I was not promised that I would not have to go through the storms. I was promised that HE would never leave for nor forsake me. I feel as though the temperature of my story is changing. This morning, I read my journal entry from a year ago. It makes my heart smile that I am no longer in that season of life. It makes me thankful that I was allowed to go through that trying season. Makes me thankful that the LORD allowed all that happened and during all of it, was ever so present. There is now a burning in my heart, like the 100 degree Virginia heat, that is slowing pushing me in a different direction. I am going to have to make some big decisions here in the next few weeks and months. Don’t get me wrong, decision making is kinda my thing see previous blog post titled Vase of Tulips but these decisions are kinda huge. Not like Chipotle or GrandThai, dress or jeans, eggs or bagel. I am going to get my change of scenery that I want one way or another. I wonder what coffee shop I will be blogging at in a few months? I will not be cooking in this kitchen that I have cooked in for 4 years. I will not have my nice walk in closet. I will not have my wonderful neighbors from Nepal. why am i crying?!  
Okay. I needed a break. I laid out in the sun for like 30 minutes. Yes. I like to tan too. Leave me alone. 
This has really been a great chapter for me in my story. It has not been easy at all, but being aware of my life and my journey as a story has transformed my perspective. 
It is all about your perspective.
Change your mind set. 
I will gladly embrase the next chapters. They will not look like this one. They are not suppose to. Now I need a strong drink. Iced coffee. yes please. 

Mmmmmmm.

Life is so wonderful. I have so much to blog about. Where to begin……..
I got home really late last nite from my trip to Kansas City and then stayed up way too late but it was worth it. I will have today to reflect. It was by far my best visit home. There are new characters in my story now. 
I had some wonderful convo with a few of these characters this week. Ahhhh. Life. It is just beautiful. Love where you are at. Whether it is a season of mourning or of rejoicing. Be present in it. Fully feel the emotions that you feel. 
If you are alone then fully be alone. Walk that out with the Lord. Experience it. 
If you are pregnant then each day experience it. BE sick. Hold your belly. Go THROUGH it. And when it comes time to have the baby then be ever so present in that moment. 
Breathe it in. Let your soul be refined. Let your perspective be challenged and allow the LORD to do in that moment what HE wants. CHOSE to have a better story. I love my story. It is MINE. Fully mine. I am responsible for it and to it. I want to be present as each paragraph gets written. I want to remember it. I want to walk thru each emotion as if I am walking through a foreign city….taking note of each building, the smell, the people, the sounds, the food…
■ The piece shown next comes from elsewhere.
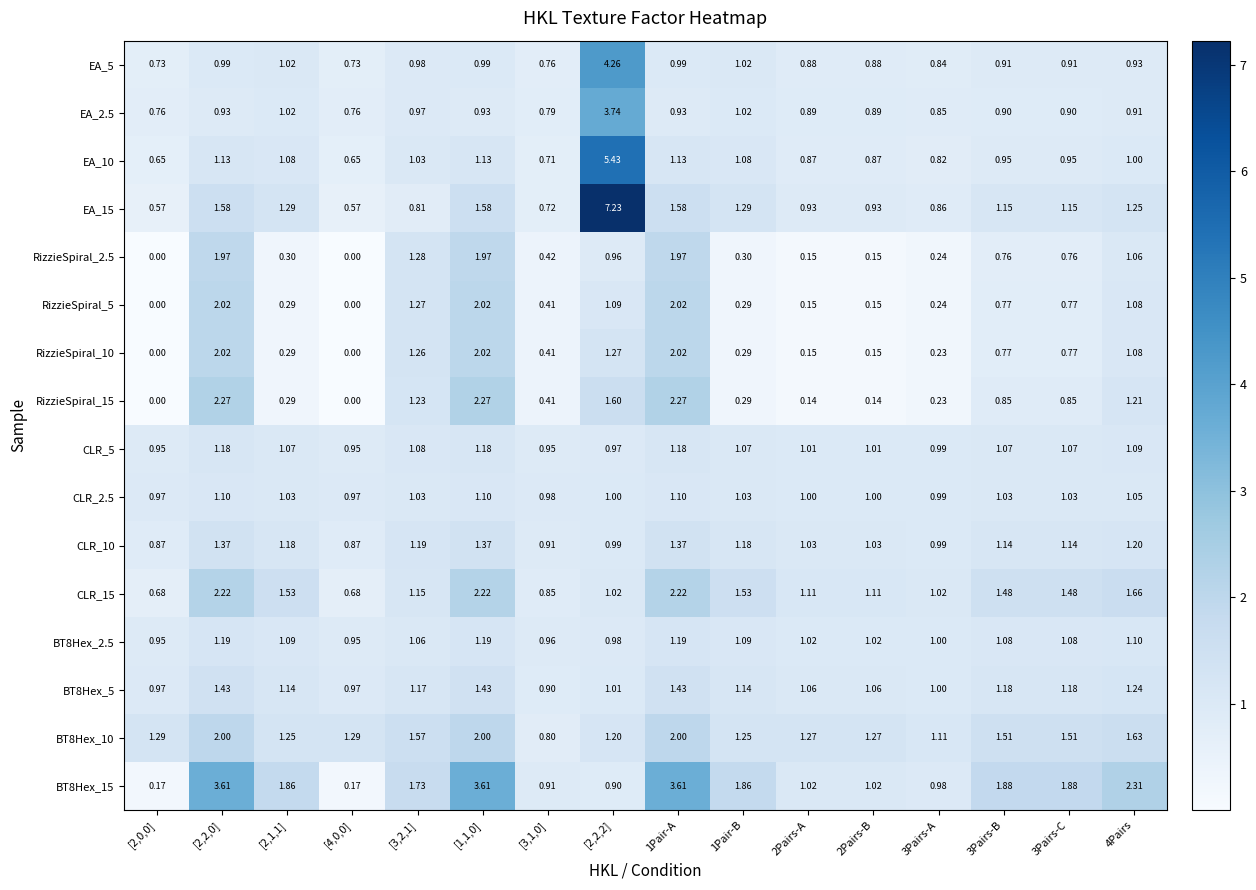

At which category is the sum across all series the highest?

[2,2,2]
There were a few experiences while on my trip that I fully experienced and remember so clearly. I breathed it in. I can close my eyes now and see it and feel it. Mmmmmm. I want all of life to be like that. 
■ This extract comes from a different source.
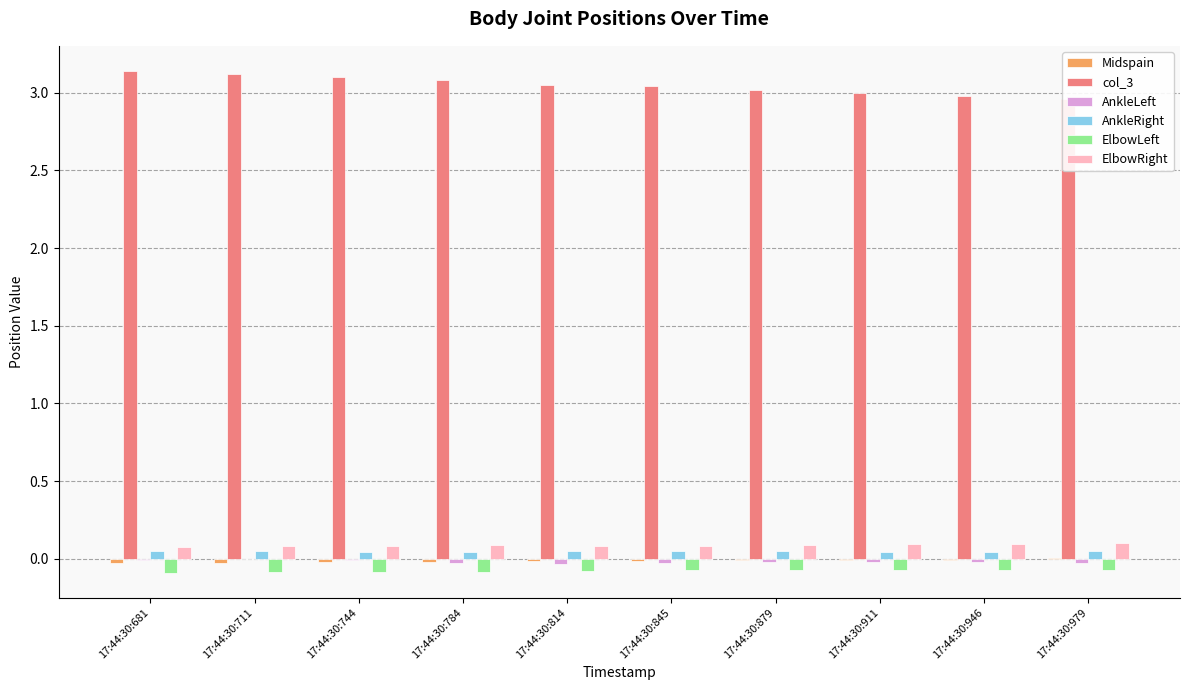

What is the difference between the highest and lowest values at 17:44:30:845?

3.1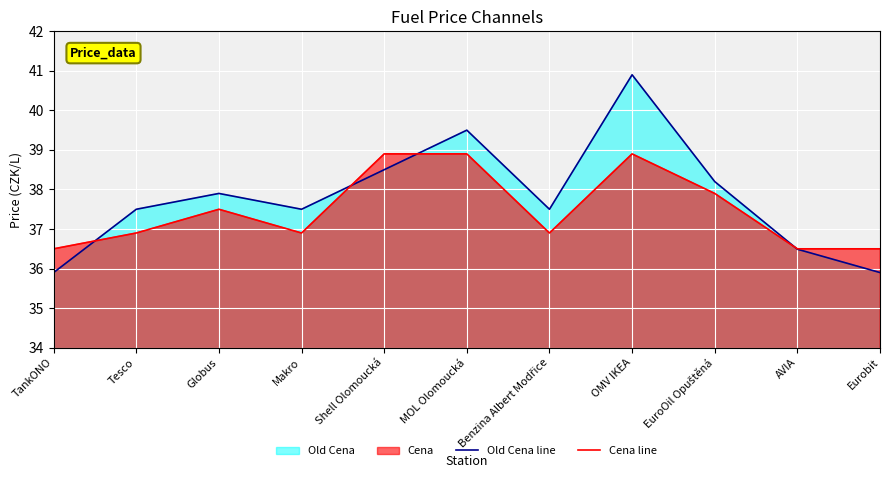

What position from the right is Tesco?

10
I don’t want to get caught up in this rat race. I want to experience people and life and coffee and good food and my story. How many times do we wish that we can hurry and get to the next thing in life-the next semester, car, significant other, town, job, season. Oh if we would stop that. If I would stop that. I am. I have. And what a beautiful thing it is. Life is better today because I fully went through yesterday. And tomorrow I will see things a bit different because of what I walked out today. I am excited for you. I hope you fully read what I wrote. I hope you can feel what I am feeling. I hope you walk out life. I hope Germany wins.